Roderick “RJ” Arrington Jr. murdered by his parents for lying and not reading his Bible.

My heart breaks at recent news reports of a 7-year-old boy, Roderick “RJ” Arrington Jr. being (allegedly) beaten to death by his parents. The reason?  Because RJ didn’t do his homework, or read his Bible.

Roderick’s stepfather, Markiece Palmer, 34, is alleged to have beaten the boy with a spatula, belt and possibly a wooden panel, and shaken him, resulting in severe bruising and brain swelling. The arrest report described, “open abrasions on [Arrington’s] buttocks, severe bruising to his thighs, marks and bruises on his back and shoulders and evidence of previous beatings,” according to KLAS-TV.

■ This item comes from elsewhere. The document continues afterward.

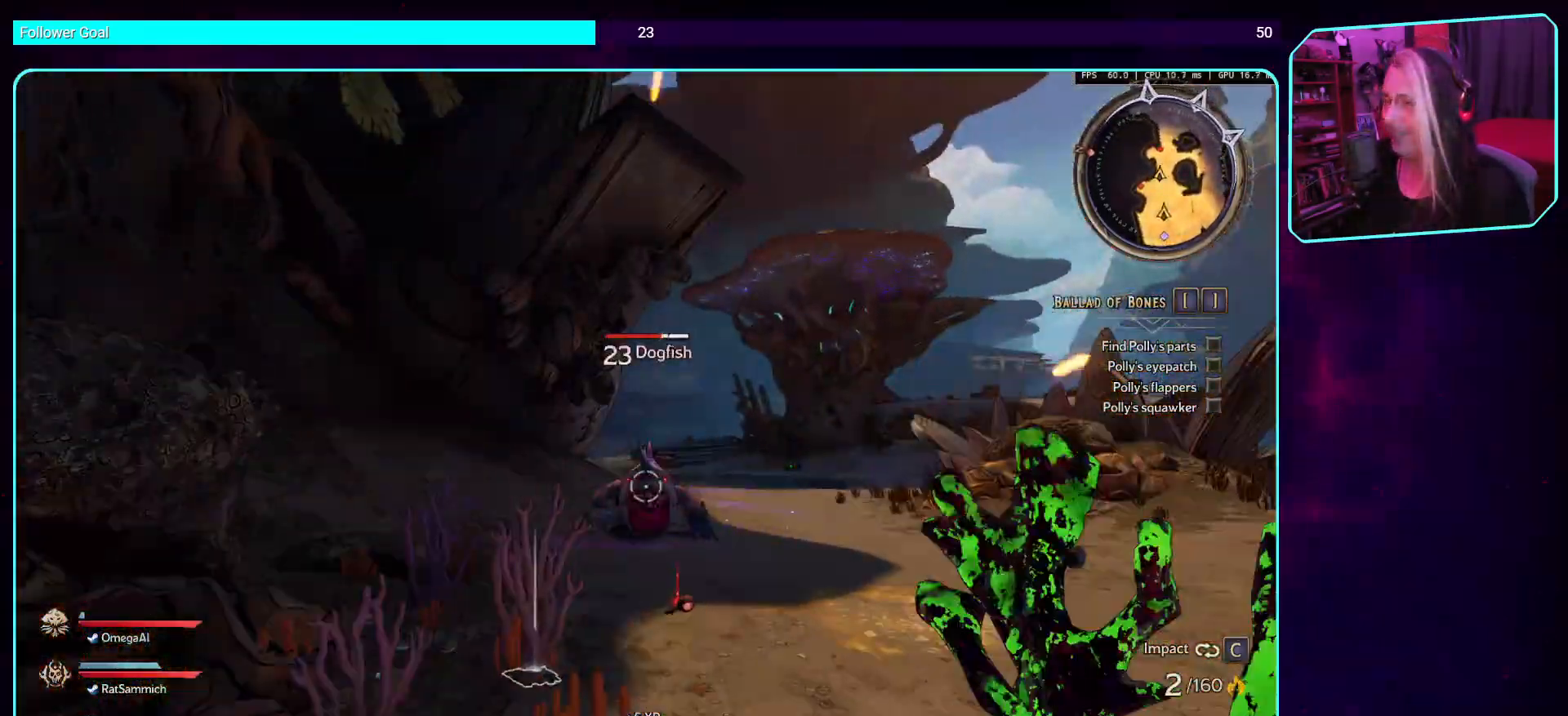
{"keys": ["ctrl"], "mouse": [], "events": [[50, "space", "down"], [218, "space", "up"], [218, "w", "up"], [419, "ctrl", "down"]]}
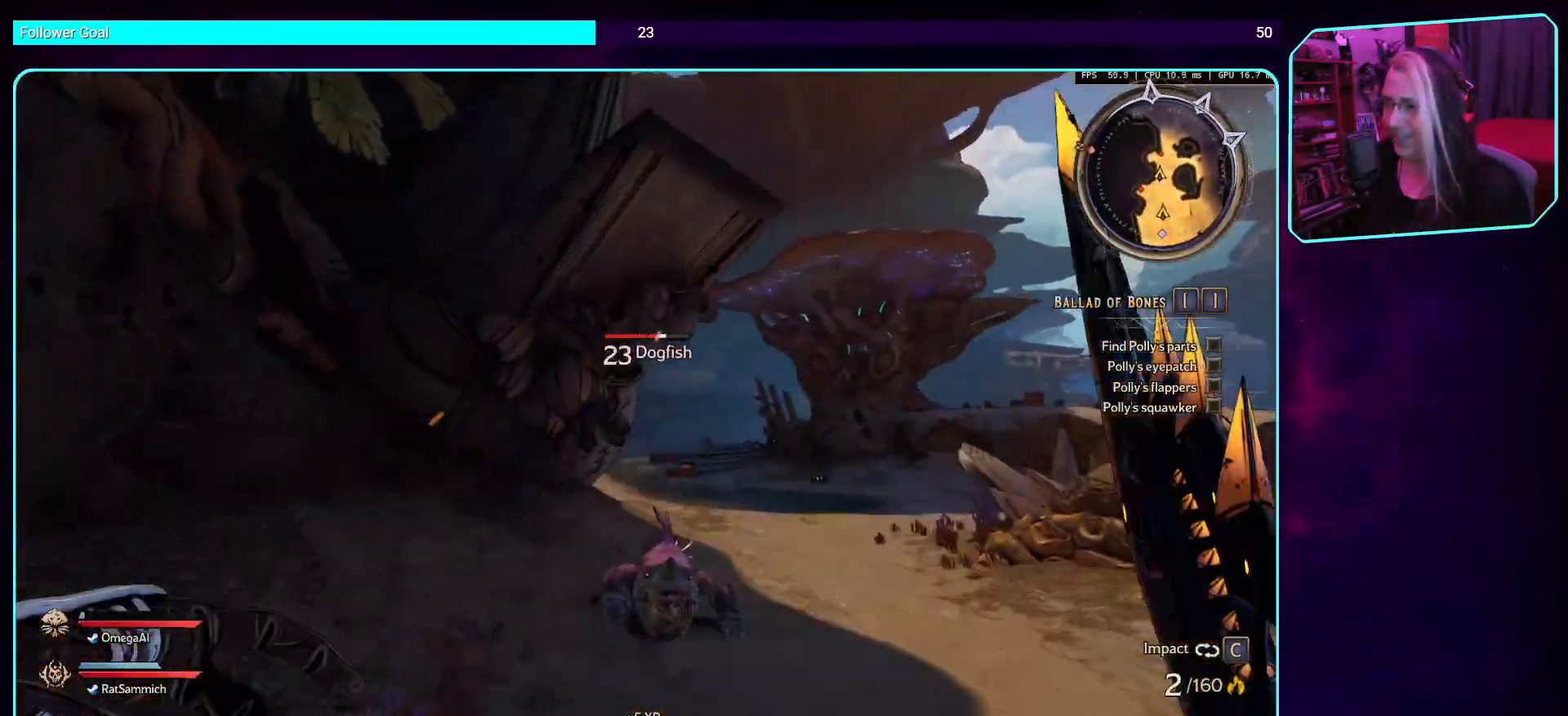
{"keys": ["ctrl"], "mouse": [], "events": []}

In the police report, detectives say they found a broken broomstick, belts, cords, spatulas and clothing — all with blood on them, according to KSNV-TV.

Dina Palmer, 27, Roderick’s mother and Markiece’s wife, is said to have helped with the beatings, but mostly to have stood by and watched as her husband pummeled and shook the second grader, who had lived with his father and grandfather in Illinois until moving with his mother and stepfather a few months ago.

The couple has been arrested on two counts each of two counts of child abuse and endangerment and murder.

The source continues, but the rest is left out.